-------- Document text --------
Stigma may be attached to people who have many partners and one-night stands, but this is the basis of optimal functioning inside cells. New research shows that the contact between the key parts of the body’s machinery – enzymes – must be transient to optimise the processes. However, the new knowledge is far from just an interesting curiosity. It will help to create new and better drugs that can regulate cellular errors and design industrial processes in which enzymes contribute to more sustainable production.
Cooked spaghetti, Goldilocks and promiscuity are not normally associated with descriptions of how physiological processes are regulated. However, the molecular mechanisms of cells have often challenged the classical view of a finely tuned assembly line, and researchers have had to use creative language to understand and explain these mechanisms. A new remarkable research breakthrough adds yet another example.
“When two molecules connect inside our cells, the duration of their interaction is crucial. Their interaction must be neither too strong nor too weak. It should ideally be “kiss and run”– a rapid intense meeting and then on to the next connection. This new knowledge can help us to understand how small changes in genes can strongly affect signalling pathways but may also be used to optimise pharmaceutical drugs and the enzymes used in the biotechnology industry,” explains Magnus Kjærgaard, Associate Professor, Department of Molecular Biology and Genetics, Aarhus University.
In the Goldilocks zone
Enzymes are omnipresent in our everyday lives – such as in laundry detergent for removing stains and mashing in beer brewing – but their most important functions are in human cells, where they drive almost all processes. At least 4,000 enzymes keep our body tuned, and most are very specialised and select a specific substrate, which they can break down or modify. The new research examines the mechanism by which an important type of signalling enzymes, kinases, recognise their substrates.
“The general equations we have developed to predict the optimal binding strength between enzymes and their substrates conclude that it should preferably be of intermediate strength: neither too strong nor long-lasting but also not too weak and short-lived. This is the first time that this intermediate strength has been quantified, and this provides a tool to understand enzymes in signalling pathways in cells and especially what happens when they are affected by mutations in certain diseases,” says Magnus Kjærgaard.
Until recently, a dogma of biology was that proteins had to have a well-defined structure to communicate with each other. In the past decade, however, many proteins have been discovered to function without having a fixed shape, thus changing our view of how the molecules of life work. Instead of thinking of them as folded into solid structures, many proteins today are considered more disordered and dynamic – like cooked, dancing spaghetti.
“This instantly revolutionised our understanding of how proteins function and is the basis for our new study of kinases. We wanted to understand how the binding strength – affinity – of the spaghetti region to the substrate affects enzymatic activity and how to potentially create a new artificial interaction that is optimal. It is like Goldilocks and the Three Bears – the porridge must be neither too hot nor too cold. Similarly, we want to be in the Goldilocks zone, where the interaction is neither too strong nor too weak – but just right,” explains Magnus Kjærgaard.
-------- Data to examine --------
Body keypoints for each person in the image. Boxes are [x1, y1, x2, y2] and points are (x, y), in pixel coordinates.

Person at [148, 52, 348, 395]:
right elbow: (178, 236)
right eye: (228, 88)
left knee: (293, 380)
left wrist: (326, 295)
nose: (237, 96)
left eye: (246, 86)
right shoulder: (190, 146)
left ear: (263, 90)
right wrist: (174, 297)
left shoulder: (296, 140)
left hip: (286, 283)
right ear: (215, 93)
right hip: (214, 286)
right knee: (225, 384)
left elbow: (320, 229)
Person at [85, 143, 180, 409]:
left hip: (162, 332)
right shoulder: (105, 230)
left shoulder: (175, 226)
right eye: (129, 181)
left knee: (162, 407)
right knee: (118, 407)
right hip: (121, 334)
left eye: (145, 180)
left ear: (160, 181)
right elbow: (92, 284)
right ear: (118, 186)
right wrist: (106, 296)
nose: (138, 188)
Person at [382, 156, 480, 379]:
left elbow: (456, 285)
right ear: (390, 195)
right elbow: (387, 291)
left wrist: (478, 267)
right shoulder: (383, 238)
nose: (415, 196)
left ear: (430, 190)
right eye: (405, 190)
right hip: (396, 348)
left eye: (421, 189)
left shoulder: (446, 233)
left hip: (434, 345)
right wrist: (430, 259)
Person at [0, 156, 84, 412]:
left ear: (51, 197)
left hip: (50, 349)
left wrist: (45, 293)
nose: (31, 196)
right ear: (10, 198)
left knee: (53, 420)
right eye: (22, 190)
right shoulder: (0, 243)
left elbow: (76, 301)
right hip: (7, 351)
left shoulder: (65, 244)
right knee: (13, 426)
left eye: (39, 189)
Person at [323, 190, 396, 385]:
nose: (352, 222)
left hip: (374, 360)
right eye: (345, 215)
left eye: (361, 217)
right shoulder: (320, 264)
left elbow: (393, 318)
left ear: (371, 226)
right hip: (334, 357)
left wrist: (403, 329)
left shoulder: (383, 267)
--------
*Task list*:
1 - According to the enzyme article, at least how many enzymes keep the human body tuned?
2 - Extend the enzyme article by writing what comes after its final paragraph.
The records have no role here and can be ignored.

*Answers for each item*:
1 - At least 4,000.

2 -
Traditionally, enzymes and their substrates have been considered a lock with a key. When the wrong key is used, the enzyme remains inactive. When the right one is used, it catalyses a specific process in the cell. The discovery of unstructured proteins has added a layer to our understanding of how enzymes recognise their substrates. The enzymes use spaghetti-like tails to find the right home.
“The domain in which the molecule has the first contact with the enzyme – the docking interaction – is often structurally independent of the domain in which the chemical or molecular reaction itself takes place. This enables considerable flexibility and many combination options in designing new and better enzymes to replace chemical processes in industry. We can use our new tools to calculate which docking modules are optimal and thus design more efficient processes,” says Magnus Kjærgaard.
The researchers’ equations can thus be used to understand the effect of specific mutations that cause small changes in individual amino acids in the key parts of the enzyme or to design whole modules to optimise the contact between the molecules. However, the new knowledge is expected to have applications in more than just the biotechnology industry and may also be especially useful for designing new drugs.
“There is potential in being able to use drugs to target specific proteins that play a key role in such diseases as cancer. However, attacking these proteins with the usual small molecules has proved to be difficult because of their special structure or lack thereof. Instead, a type of molecular glue called proteolysis-targeting chimeras (PROTACs) can be used to target and degrade the proteins. We think our new calculation model can work wonders based on the specific design of the PROTACs, and now that we have established the theoretical basis, we look forward to testing this in the laboratory,” concludes Magnus Kjærgaard.